Written instruction: Pull out, word for word, the part of the data that opens with its first line and closes with the line containing "Best Game You Suck At | Award: normal -> bold", both ends included. Leave the pictures out of your answer.
_____
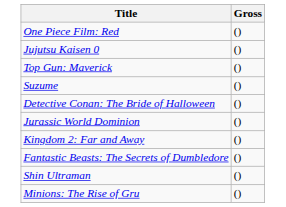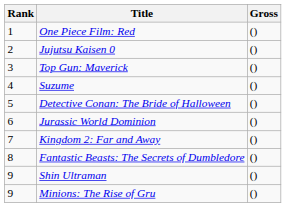+ column: Rank | 1 | 2 | 3 | 4 | 5 | 6 | 7 | 8 | 9 | 9
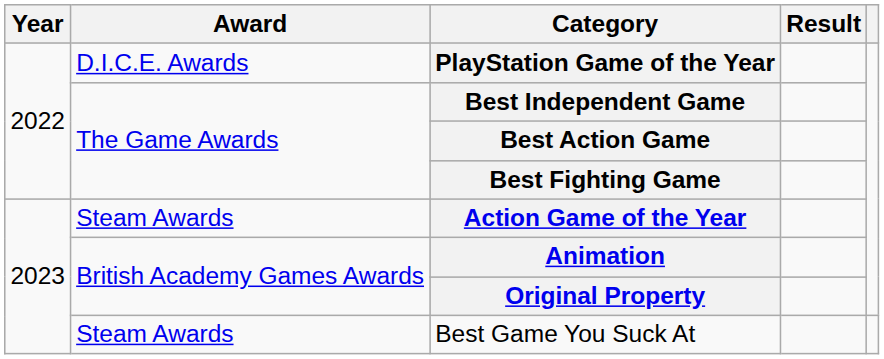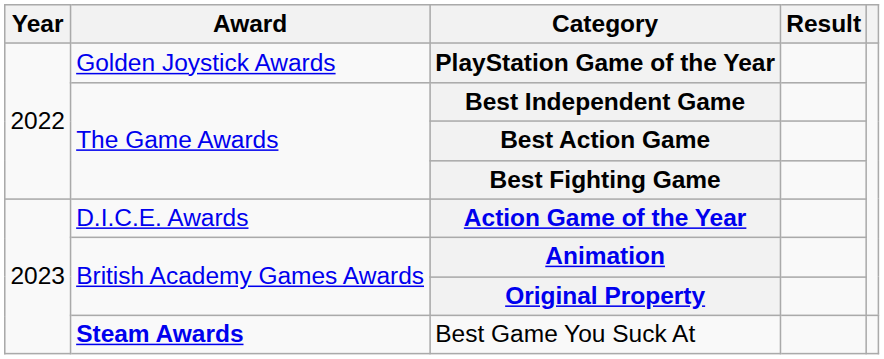PlayStation Game of the Year | Award: D.I.C.E. Awards -> Golden Joystick Awards
Action Game of the Year | Award: Steam Awards -> D.I.C.E. Awards
Best Game You Suck At | Award: normal -> bold
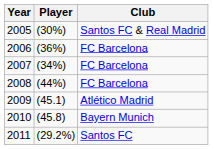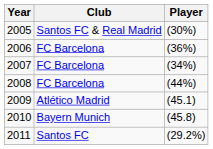columns swapped: Player <-> Club
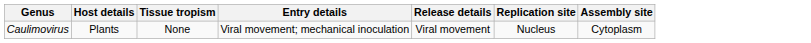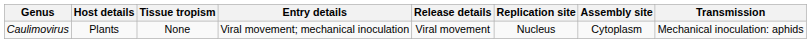+ column: Transmission | Mechanical inoculation: aphids
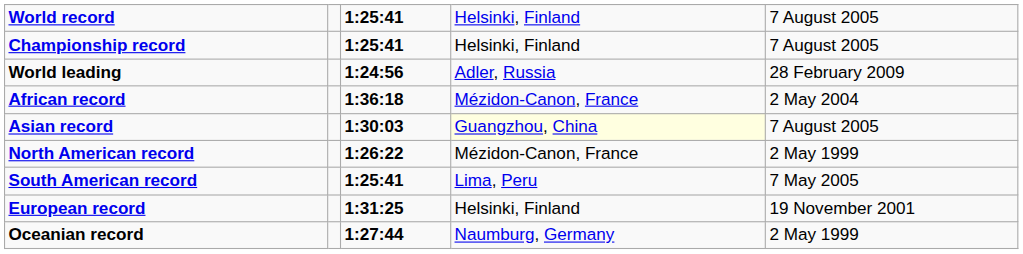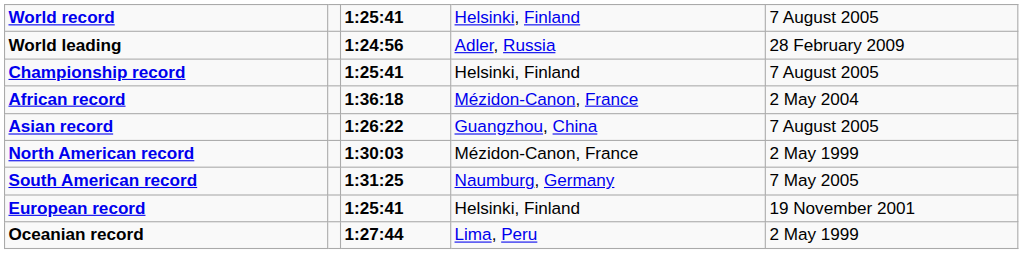rows swapped: Championship record <-> World leading
Asian record | column 3: 1:30:03 -> 1:26:22
Asian record | column 4: lightyellow background -> no background
North American record | column 3: 1:26:22 -> 1:30:03
South American record | column 3: 1:25:41 -> 1:31:25
South American record | column 4: Lima, Peru -> Naumburg, Germany
European record | column 3: 1:31:25 -> 1:25:41
Oceanian record | column 4: Naumburg, Germany -> Lima, Peru
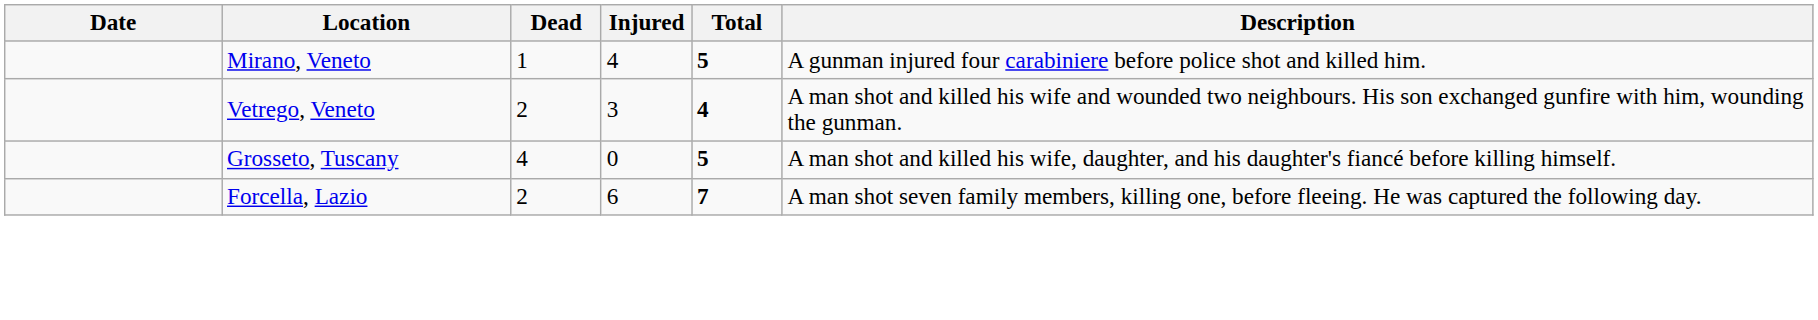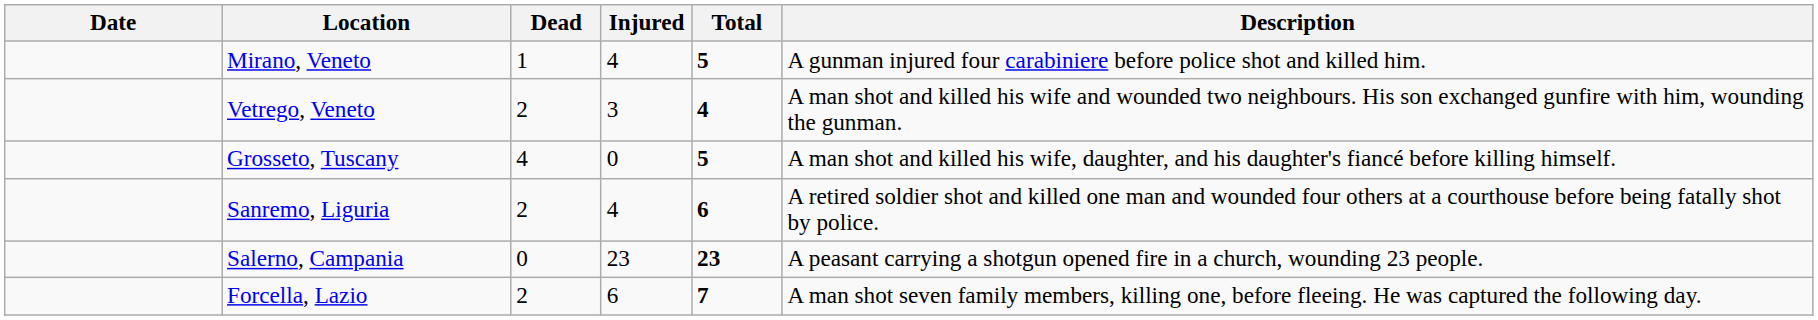+ row: Sanremo, Liguria | 2 | 4 | 6 | A retired soldier shot and killed one man and wounded four others at a courthouse before being fatally shot by police.
+ row: Salerno, Campania | 0 | 23 | 23 | A peasant carrying a shotgun opened fire in a church, wounding 23 people.
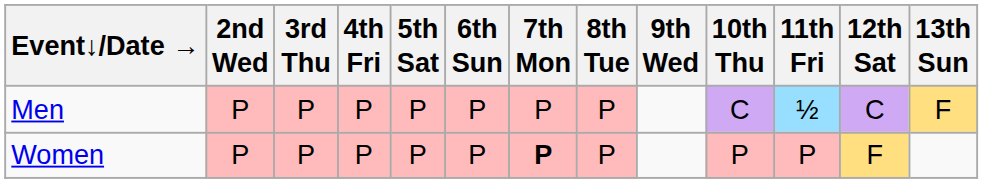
_____
Complete answer:
+ column: Rank | 1 | 2 | 3 | 4 | 5 | 6 | 7 | 8 | 9 | 9
PlayStation Game of the Year | Award: D.I.C.E. Awards -> Golden Joystick Awards
Action Game of the Year | Award: Steam Awards -> D.I.C.E. Awards
Best Game You Suck At | Award: normal -> bold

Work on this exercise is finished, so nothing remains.